Laser Fundamentals

introduction
the word "laser" is an acronym for light amplification by stimulated emission of
radiation. lasers are finding ever increasing military applications principally for target
acquisition, fire control, and training. these lasers are termed rangefinders, target
designators, and direct-fire simulators. lasers are also being used in communications,
laser radars (lidar), landing systems, laser pointers, guidance systems, scanners, metal
working, photography, holography, and medicine.
in this document the word laser will be limited to electromagnetic radiation emitting
devices using light amplification by stimulated emission of radiation at wavelengths from
180 nanometers to 1 millimeter. the electromagnetic spectrum includes energy ranging
from gamma rays to electricity. figure 1 illustrates the total electromagnetic spectrum
and wavelengths of the various regions.
figure 1. electromagnetic spectrum
the primary wavelengths of laser radiation for current military and commercial
applications include the ultraviolet, visible, and infrared regions of the spectrum.
ultraviolet radiation for lasers consists of wavelengths between 180 and 400 nm. the
visible region consists of radiation with wavelengths between 400 and 700 nm. this is
the portion we call visible light. the infrared region of the spectrum consists of radiation
with wavelengths between 700 nm and 1 mm. laser radiation absorbed by the skin
penetrates only a few layers. in the eye, visible and near infrared radiation passes through
the cornea, and is focused on and absorbed by the retina. it is the wavelength of the light
that determines the visible sensation of color: violet at 400 nm, red at 700 nm, and the
other colors of the visible spectrum in between. when radiation is absorbed, the effect on
the absorbing biological tissue is either photochemical, thermal, or mechanical: in the
ultraviolet region, the action is primarily photochemical in the infrared region, the action
is primarily thermal and in the visible region, both effects are present. when the intensity
of the radiation is sufficiently high, damage to the absorbing tissue will result.

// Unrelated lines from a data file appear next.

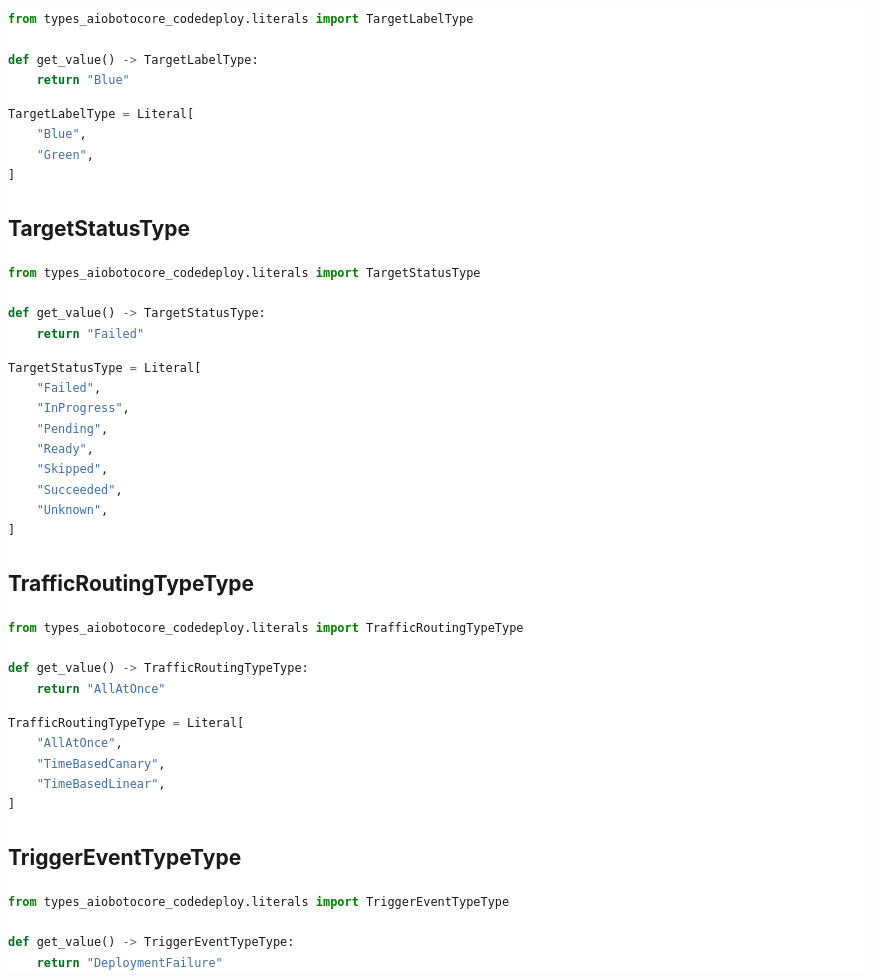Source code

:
 ```python title="Usage Example"
from types_aiobotocore_codedeploy.literals import TargetLabelType

def get_value() -> TargetLabelType:
    return "Blue"
```

```python title="Definition"
TargetLabelType = Literal[
    "Blue",
    "Green",
]
```
## TargetStatusType

```python title="Usage Example"
from types_aiobotocore_codedeploy.literals import TargetStatusType

def get_value() -> TargetStatusType:
    return "Failed"
```

```python title="Definition"
TargetStatusType = Literal[
    "Failed",
    "InProgress",
    "Pending",
    "Ready",
    "Skipped",
    "Succeeded",
    "Unknown",
]
```
## TrafficRoutingTypeType

```python title="Usage Example"
from types_aiobotocore_codedeploy.literals import TrafficRoutingTypeType

def get_value() -> TrafficRoutingTypeType:
    return "AllAtOnce"
```

```python title="Definition"
TrafficRoutingTypeType = Literal[
    "AllAtOnce",
    "TimeBasedCanary",
    "TimeBasedLinear",
]
```
## TriggerEventTypeType

```python title="Usage Example"
from types_aiobotocore_codedeploy.literals import TriggerEventTypeType

def get_value() -> TriggerEventTypeType:
    return "DeploymentFailure"
```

laser theory and operation
a basic understanding of how a laser operates helps in understanding the hazards when
using a laser device. figure 2 shows that electromagnetic radiation is emitted whenever a
charged particle such as an electron gives up energy. this happens every time an electron
dropings from a higher energy state, q1, to a lower energy state, q0, in an atom or ion as
occurs in a fluorescent light. this also happens from changes in the vibrational or
rotational state of molecules.
the color of light is determined by its frequency or wavelength. the shorter wavelengths
are the ultraviolet and the longer wavelengths are the infrared. the smallest particle of
light energy is described by quantum mechanics as a photon. the energy, e, of a photon
is determined by its frequency, n, and planck s constant, h.
e = h × v (1)
the velocity of light in a vacuum, c, is 300 million meters per second. the wavelength,
l, of light is related to n from the following equation:
n
l
c
= (2)
the difference in energy levels across which an excited electron dropings determines the
wavelength of the emitted light.
figure 2. emission of radiation from an atom by transition of
an electron from a higher energy state to a lower energy state
components of a laser
as shown in figure 3, the three basic components of a laser are:
· lasing material (crystal, gas, semiconductor, dye, etc...)
· pump source (adds energy to the lasing material , e.g. flash lamp, electrical
current to cause electron collisions, radiation from a laser, etc.)
· optical cavity consisting of reflectors to act as the feedback mechanism for light
amplification
figure 3. solid state laser diagram
electrons in the atoms of the lasing material normally reside in a steady-state lower
energy level. when light energy from the flashlamp is added to the atoms of the lasing
material, the majority of the electrons are excited to a higher energy level – a
phenomenon known as population inversion. this is an unstable condition for these
electrons. they will stay in this state for a short time and then decay back to their original
energy state. this decay occurs in two ways: spontaneous decay – the electrons simply
fall to their ground state while emitting randomly directed photons and stimulated decay
– the photons from spontaneous decaying electrons strike other excited electrons which
causes them to fall to their ground state. this stimulated transition will release energy in
the form of photons of light that travel in phase at the same wavelength and in the same
direction as the incident photon. if the direction is parallel to the optical axis, the emitted
photons travel back and forth in the optical cavity through the lasing material between the
totally reflecting mirror and the partially reflecting mirror. the light energy is amplified
in this manner until sufficient energy is built up for a burst of laser light to be transmitted
through the partially reflecting mirror.
as shown in figure 4, a lasing medium must have at least one excited (metastable) state
where electrons can be trapped long enough (microseconds to milliseconds) for a
population inversion to occur. although laser action is possible with only two energy
levels, most lasers have four or more levels.